[お隣さんの正体]-2
『ハハッ…困ったところを見られたなあ……なあに、自力で立てるから大丈夫…ッ』
「だ、駄目ですよ!ほら、あたしが支えてあげますから」
芦澤の放った〈釣り針〉に、優乃は簡単に喰いついた……芦澤の左腕を肩に廻し、一生懸命になって腰に負担が掛からぬようにして勝手口の中に一緒に歩いてくれる……少し腕を動かすだけで、この美味そうな巨乳を鷲掴みに出来る……またも男根は瞬時に勃起し、上手い具合に足の運びを妨げてくれていた……全く親孝行な《息子》である……。
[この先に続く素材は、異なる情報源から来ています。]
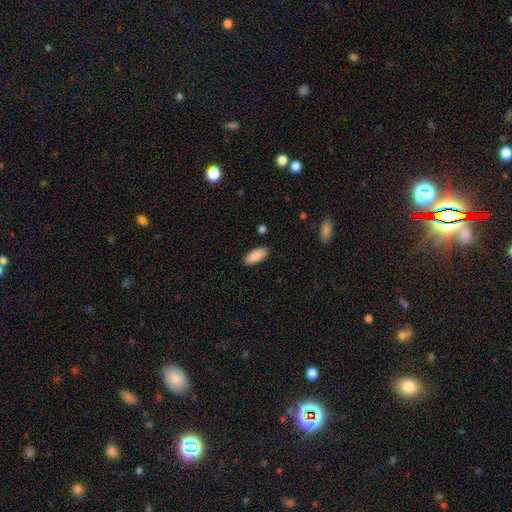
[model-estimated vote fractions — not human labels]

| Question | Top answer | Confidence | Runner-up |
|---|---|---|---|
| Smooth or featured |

『そ、そこに座れたらもう大丈夫。あとは自分一人で……』
「そうっと座ってくださいね?腰に響かないように」
勝手口の上り口に芦澤が腰掛けるのと同時に、優乃も隣に並んで座った。
肩に腕を廻しているのだから当然である。
「鎮痛剤とかあるんです…かッ!?」
思わず芦澤は優乃の胸に触れてしまった……それは軽く掌が擦れる程度のものだったのだが、優乃は無言のまま慌てて跳ね退き、両腕で胸を守るようにして半身になって構えた……。
「い…今……触りました…!?」
この瞬間、優乃に対して一方的に抱いていた妄想が、所詮は妄想だったのだと気づいた……真顔のままジッと見据え、僅かな動きすら見逃すまいと警戒を厳にしている……あるのは「気安く身体に触れてくるエロオヤジ」という軽蔑の思いと、この事実を第三者に訴えてやりたいという社会的な正義感だけだ……。
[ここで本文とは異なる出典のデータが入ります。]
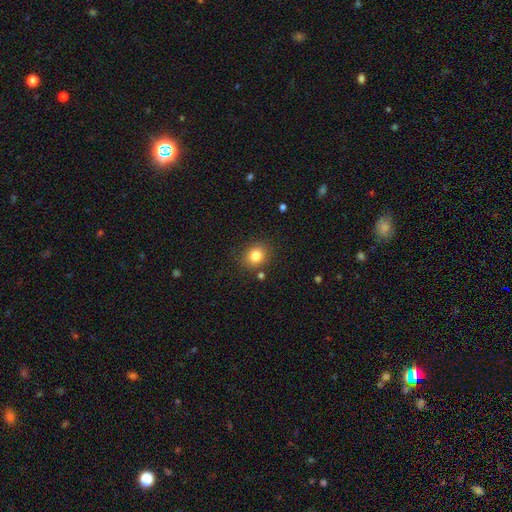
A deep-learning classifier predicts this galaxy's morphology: type=smooth (82%); roundness=round (71%); merging=none (82%).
『ご、誤解だよ…ッ…自力で立とうとしたら偶然腕が……』
やはり問答無用で襲えば良かったのだ。
『俺に気がある』などと余裕を見せずに、一気にカタをつければ良かったのだ。
芦澤は心の底から〈誤解である〉と訴えるフリをしながら、ズボンの右ポケットに忍ばせていた《凶器》を握る。
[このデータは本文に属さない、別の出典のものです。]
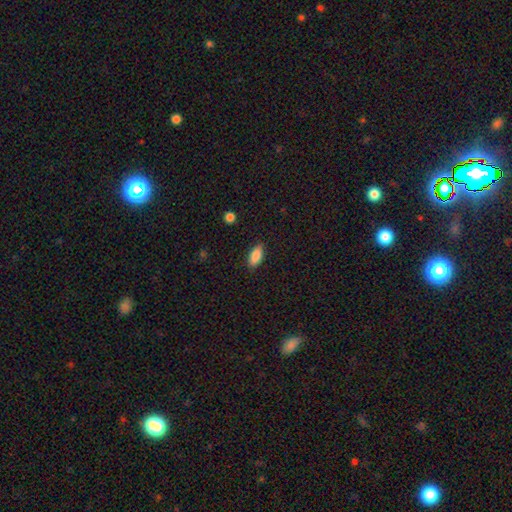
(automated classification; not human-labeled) A smooth galaxy with no disk features (86%) that is in between round and cigar-shaped (85%). Merging: none (87%).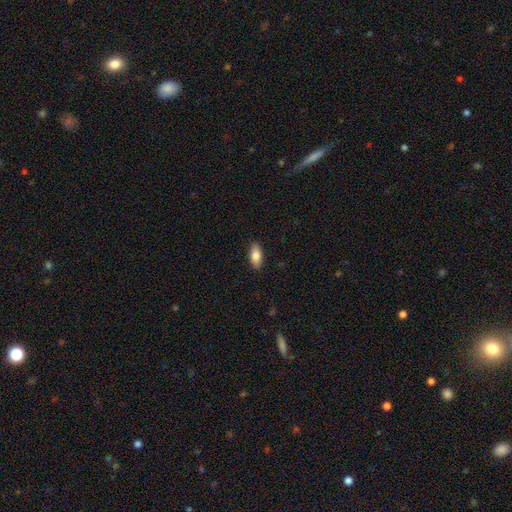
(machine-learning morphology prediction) Overall: smooth (82%). How rounded: in between (85%). Merging: none (89%).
そして腰が痛むと渾身の演技をしながらゆるりと立ち上がった……。
「!!??」
一瞬の速さで距離を詰められた優乃は、咄嗟に外に逃げようとした。
腰に難があると思い込んでいたが故に不意打ちの形になり、背後から襲われた優乃は口を塞がれて抱き締められてしまった。
「ぶぐぐぐぐぐぐッッッ!!」
右脇腹に何かに噛み付かれたような激痛を感じると同時に、全身の神経が爆ぜて焼け落ちていくような強烈な脱力感を感じた……振り払おうにも腕は動かせず、逃げようにも足には力が入らない……ペタンと勝手口の中でへたり込んでしまった優乃の瞳には、気色ばんだ隣人の姿が映っていた……。